The politician faces a prison term, with authorities accusing him of violating the terms of a 2014 conviction for fraud, a prosecution that he says was politically motivated.
On Saturday, nearly 4,000 people were detained across Russia during nationwide protests that drew tens of thousands demanding Navalny’s release, according to OVD-Info, a human rights group that monitors political arrests.
Authorities launched 20 criminal investigations in different regions in the aftermath of the protests, mostly on the charges of violence against police, Russia’s Investigative Committee said.

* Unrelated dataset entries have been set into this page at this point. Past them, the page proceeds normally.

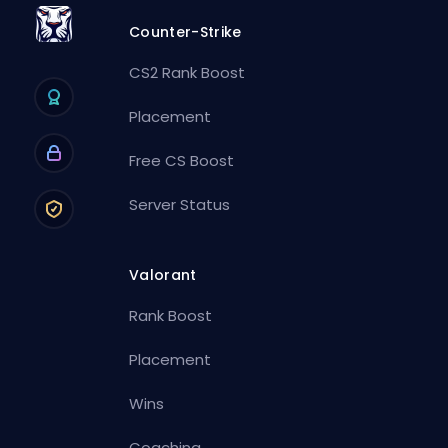
Counter-Strike
CS2 Rank Boost
Placement
Free CS Boost
Server Status
Valorant
Rank Boost
Placement
Wins
Coaching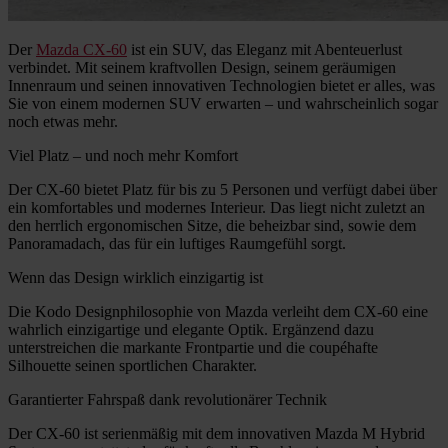
Der
Mazda CX-60
ist ein SUV, das Eleganz mit Abenteuerlust
verbindet. Mit seinem kraftvollen Design, seinem geräumigen
Innenraum und seinen innovativen Technologien bietet er alles, was
Sie von einem modernen SUV erwarten – und wahrscheinlich sogar
noch etwas mehr.
Viel Platz – und noch mehr Komfort
Der CX-60 bietet Platz für bis zu 5 Personen und verfügt dabei über
ein komfortables und modernes Interieur. Das liegt nicht zuletzt an
den herrlich ergonomischen Sitze, die beheizbar sind, sowie dem
Panoramadach, das für ein luftiges Raumgefühl sorgt.
Wenn das Design wirklich einzigartig ist
Die Kodo Designphilosophie von Mazda verleiht dem CX-60 eine
wahrlich einzigartige und elegante Optik. Ergänzend dazu
unterstreichen die markante Frontpartie und die coupéhafte
Silhouette seinen sportlichen Charakter.
Garantierter Fahrspaß dank revolutionärer Technik
Der CX-60 ist serienmäßig mit dem innovativen Mazda M Hybrid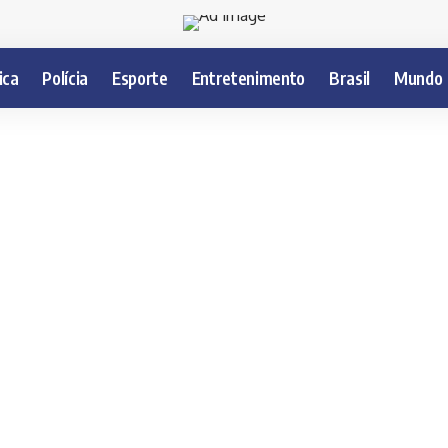
ica
Polícia
Esporte
Entretenimento
Brasil
Mundo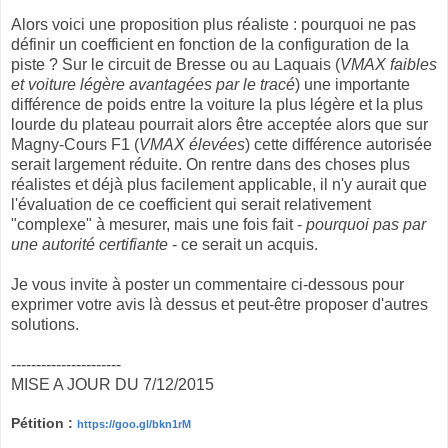
Alors voici une proposition plus réaliste : pourquoi ne pas
définir un coefficient en fonction de la configuration de la
piste ? Sur le circuit de Bresse ou au Laquais (
VMAX faibles
et voiture légère avantagées par le tracé
) une importante
différence de poids entre la voiture la plus légère et la plus
lourde du plateau pourrait alors être acceptée alors que sur
Magny-Cours F1 (
VMAX élevées
) cette différence autorisée
serait largement réduite. On rentre dans des choses plus
réalistes et déjà plus facilement applicable, il n'y aurait que
l'évaluation de ce coefficient qui serait relativement
"complexe" à mesurer, mais une fois fait -
pourquoi pas par
une autorité certifiante
- ce serait un acquis.
Je vous invite à poster un commentaire ci-dessous pour
exprimer votre avis là dessus et peut-être proposer d'autres
solutions.
----------------------
MISE A JOUR DU 7/12/2015
Pétition :
https://goo.gl/bkn1rM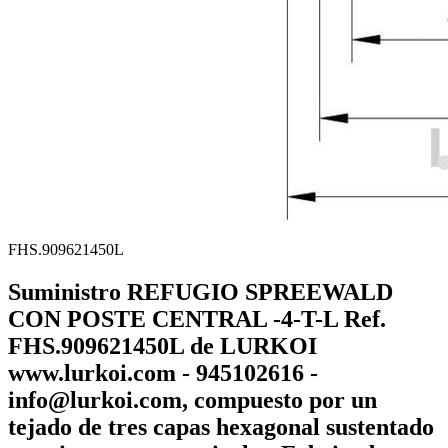
FHS.909621450L
Suministro REFUGIO SPREEWALD
CON POSTE CENTRAL -4-T-L Ref.
FHS.909621450L de LURKOI
www.lurkoi.com - 945102616 -
info@lurkoi.com, compuesto por un
tejado de tres capas hexagonal sustentado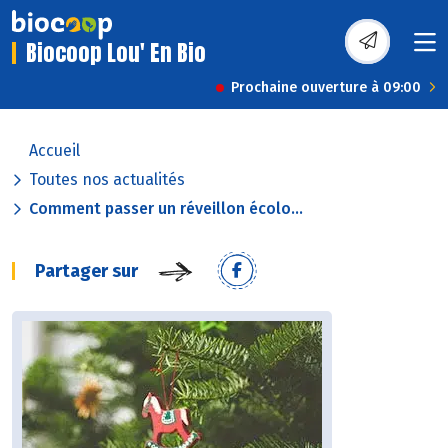
Biocoop Lou' En Bio
Prochaine ouverture à 09:00
Accueil
Toutes nos actualités
Comment passer un réveillon écolo...
Partager sur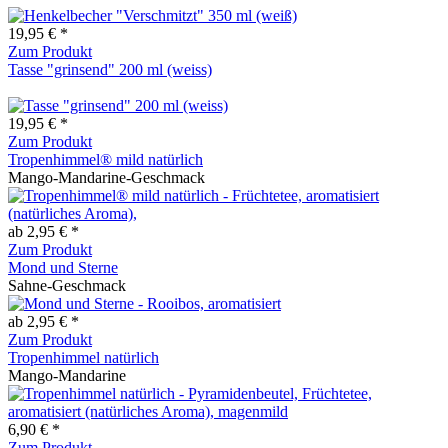
19,95 € *
Zum Produkt
Tasse "grinsend" 200 ml (weiss)
19,95 € *
Zum Produkt
Tropenhimmel® mild natürlich
Mango-Mandarine-Geschmack
ab 2,95 € *
Zum Produkt
Mond und Sterne
Sahne-Geschmack
ab 2,95 € *
Zum Produkt
Tropenhimmel natürlich
Mango-Mandarine
6,90 € *
Zum Produkt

Dozens of Navalny associates in various cities were detained before the protests, including Sobol, his spokeswoman Kira Yarmysh and long-time ally Georgy Alburov. Sobol was released within hours and ordered to pay a fine, while Yarmysh and Alburov were jailed for nine and 10 days each.
“Putin is trying to stop people from protesting and fighting for their rights through fear and criminal probes,” Sobol said. “We can only continue our work in these circumstances.”
The crackdown continued to bring international outrage. The top diplomats of the United States, Britain, Canada, France, Germany, Italy and Japan, as well as the high representative of the European Union, condemned the “politically motivated arrest and detention” of Navalny and said they were “deeply concerned by the detention of thousands of peaceful protesters and journalists”.